Biblical Archaeology Review 19:4, July/August 1993

Inside BAR

Biblical Archaeology Review

Trude and Moshe Dothan never have to ask each other, “Did you have a nice day at the office, dear?” Few couples can have interests as intertwined as they. Senior archaeologists both, the Dothans have dug together and have collaborated on a book together. In this issue we present, p. 22, the first of a two-part interview with this remarkable couple. Trude and Moshe describe the early days of Israeli archaeology and the great figures—Albright, Yadin, Kenyon, de Vaux, Mazar—who shaped their intellectual outlook. In Part II the Dothans will describe how their work has helped bring to light the underappreciated achievements of the Philistines.
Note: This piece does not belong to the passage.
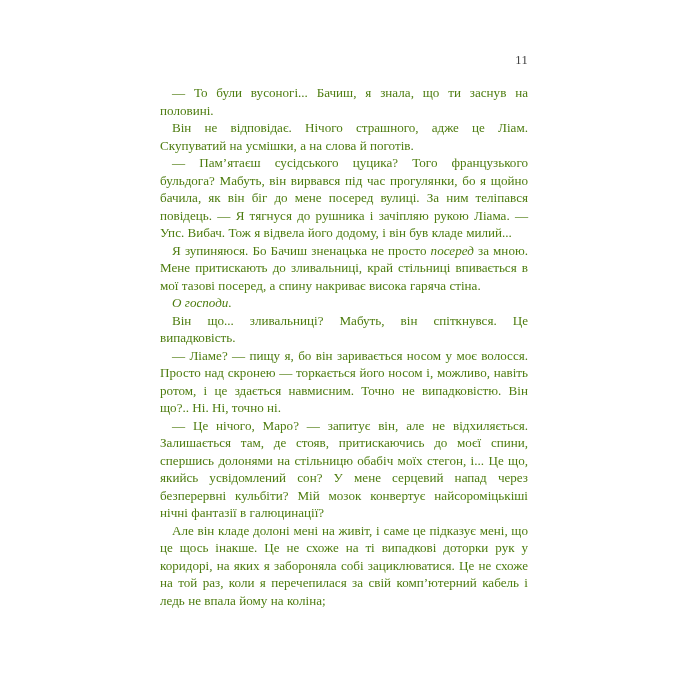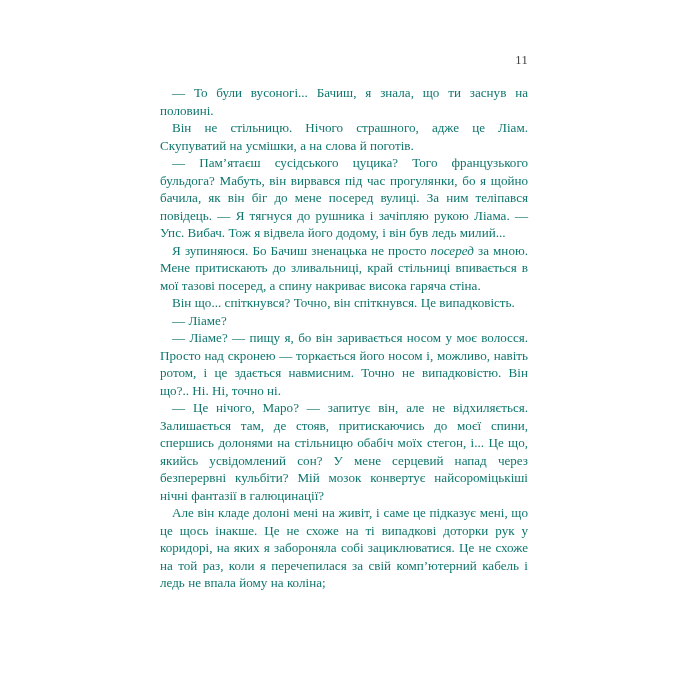"— То були вусоногі... Бачиш," .para { color: #0f766e -> #4d7c0f }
Trude Dothan is the E. L. Sukenik Professor of Archaeology at Hebrew University and directs the university’s Berman Center for Biblical Archaeology. She co-directs the excavations at Tel Miqne, Biblical Ekron (which she described in “Ekron of the Philistines,” BAR 16:01), and has dug at Athienou, Cyprus; and at Tell Qasile, Hazor, Ein-Gedi and Deir el-Balah, in Israel. In 1991 she received the prestigious Percia Schimmel Award from the Israel Museum for her contributions to archaeology. She is the author of The Philistines and Their Material Culture (Yale Univ. Press, 1982) and, together with her husband, of People of the Sea: The Search for the Philistines (Macmillan, 1992).

Moshe Dothan was for many years director of excavations and surveys for Israel’s Department of Antiquities. In 1983 he helped found the department of archaeology at the University of Haifa and served as its first chairman. He has excavated numerous sites, notably Akko, Hammath Tiberias, Ashdod and Nahariya. He and Trude have two sons.